It’s imperative
If you’re writing code in an imperative language like C or Python, there’s one over-arching heuristic that I think all such hackers should try to follow: don’t write whopper routines.
What are whopper routines? Well, if you don’t know, maybe you are subjecting the world to such source-code.
Whopper routines are functions, routines, methods, that run on and on, and try to do everything all right there. These routines kind of even look like a whopper (burger), as all the conditional branching is falling out everywhere, like onions and pickles hanging outside of the sandwich.
A whopper just does too much. It doesn’t share any of the logic with smaller routines that could more effectively specialize in some of the parts.
But this isn’t all about aesthetics; there’s a prime reason why one should avoid whoppers.
Unit tests
When you create whopper routines, the amount of setup needed to test such code is daunting.

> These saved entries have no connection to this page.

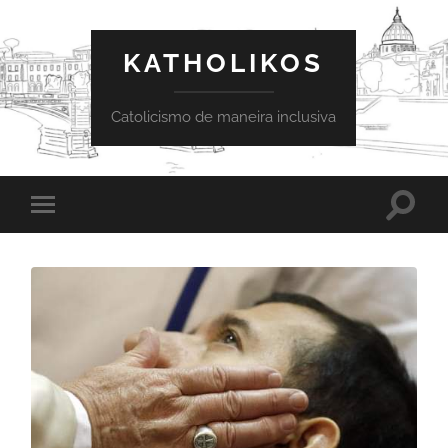
KATHOLIKOS
Catolicismo de maneira inclusiva
Toggle
Toggle
search
mobile
field
menu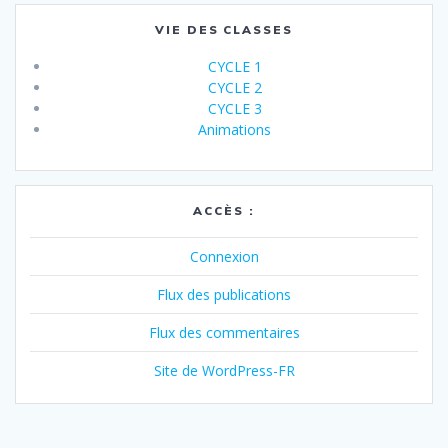
VIE DES CLASSES
CYCLE 1
CYCLE 2
CYCLE 3
Animations
ACCÈS :
Connexion
Flux des publications
Flux des commentaires
Site de WordPress-FR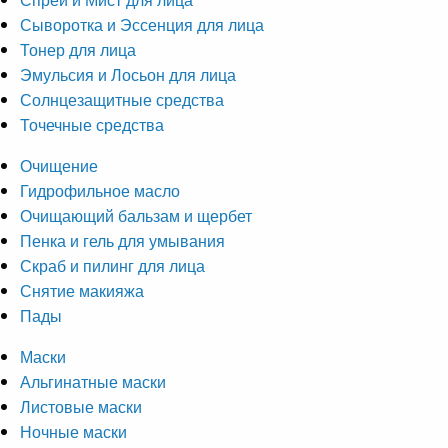
Сыворотка и Эссенция для лица
Тонер для лица
Эмульсия и Лосьон для лица
Солнцезащитные средства
Точечные средства
Очищение
Гидрофильное масло
Очищающий бальзам и щербет
Пенка и гель для умывания
Скраб и пилинг для лица
Снятие макияжа
Пады
Маски
Альгинатные маски
Листовые маски
Ночные маски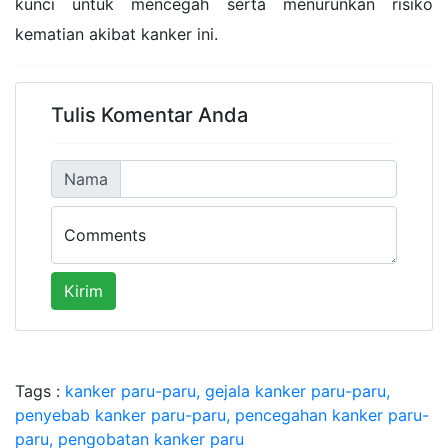
kunci untuk mencegah serta menurunkan risiko
kematian akibat kanker ini.
Tulis Komentar Anda
Nama
Comments
Kirim
Tags :
kanker paru-paru, gejala kanker paru-paru,
penyebab kanker paru-paru, pencegahan kanker paru-
paru, pengobatan kanker paru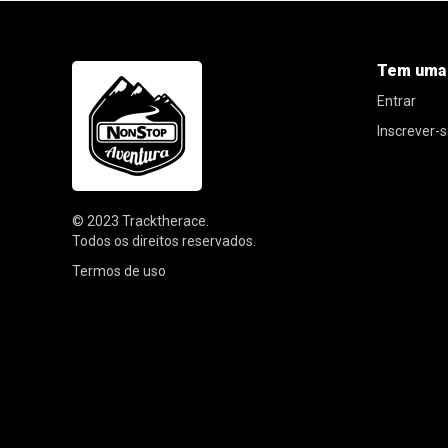
Tem uma
Entrar
Inscrever-
© 2023
Tracktherace
.
Todos os direitos reservados.
Termos de uso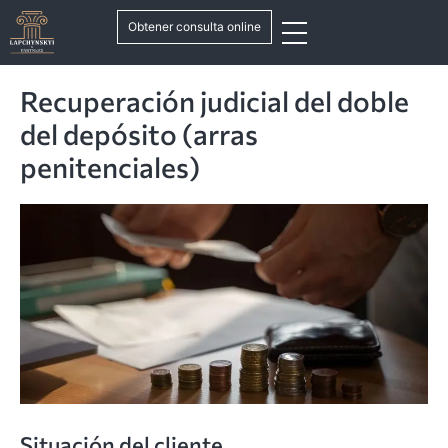
Obtener consulta online
Recuperación judicial del doble
del depósito (arras
penitenciales)
Situación del cliente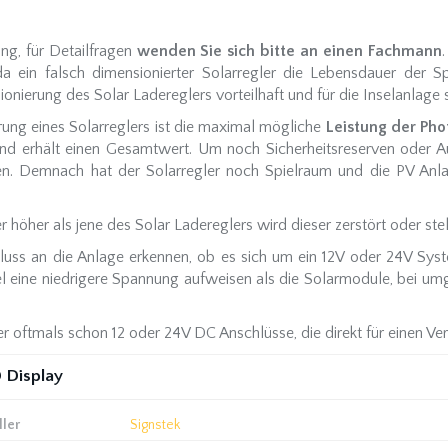
ng, für Detailfragen
wenden Sie sich bitte an einen Fachmann
da ein falsch dimensionierter Solarregler die Lebensdauer der Sp
nierung des Solar Ladereglers vorteilhaft und für die Inselanlage 
rung eines Solarreglers ist die maximal mögliche
Leistung der Ph
und erhält einen Gesamtwert. Um noch Sicherheitsreserven oder A
. Demnach hat der Solarregler noch Spielraum und die PV Anla
höher als jene des Solar Ladereglers wird dieser zerstört oder stel
luss an die Anlage erkennen, ob es sich um ein 12V oder 24V Syst
l eine niedrigere Spannung aufweisen als die Solarmodule, bei um
 oftmals schon 12 oder 24V DC Anschlüsse, die direkt für einen Ve
 Display
ller
Signstek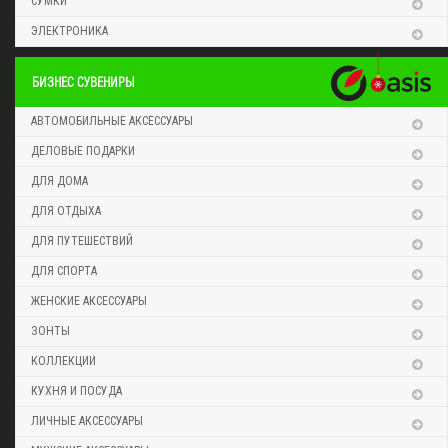
СУМКИ
ЭЛЕКТРОНИКА
БИЗНЕС СУВЕНИРЫ
АВТОМОБИЛЬНЫЕ АКСЕССУАРЫ
ДЕЛОВЫЕ ПОДАРКИ
ДЛЯ ДОМА
ДЛЯ ОТДЫХА
ДЛЯ ПУТЕШЕСТВИЙ
ДЛЯ СПОРТА
ЖЕНСКИЕ АКСЕССУАРЫ
ЗОНТЫ
КОЛЛЕКЦИИ
КУХНЯ И ПОСУДА
ЛИЧНЫЕ АКСЕССУАРЫ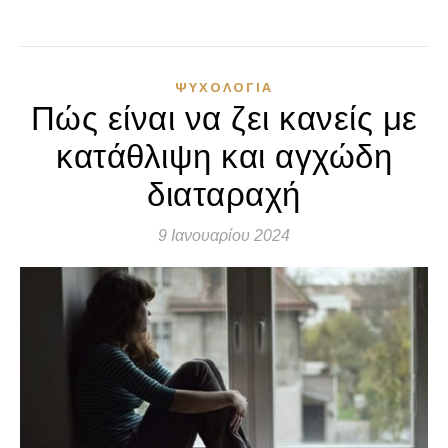
ΨΥΧΟΛΟΓΊΑ
Πώς είναι να ζει κανείς με
κατάθλιψη και αγχώδη
διαταραχή
9 Ιανουαρίου 2024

Say, for instance, you have a ‘main’ Python routine that calls an external API, digests the data, converts it to something meaningful for your application, and writes to a file. To test this whopper, in a unit test, say, you’d almost need to create the world over in order to make it all work.
However, if your ‘main’ routine called a dozen-or-so smaller and more specialized routines, then it would be infinitely easier to write unit tests for these little individual functions.
You could have a unit test for the function that converts the API data (you just need to cobble together some binary/plaintext to pass into it); You could have a unit test for the little function that writes to disc, even.
With these minion routines, unit tests are a snap to write. And for imperative languages, a tested codebase is a strategy that’s wise to have when code failure isn’t an option.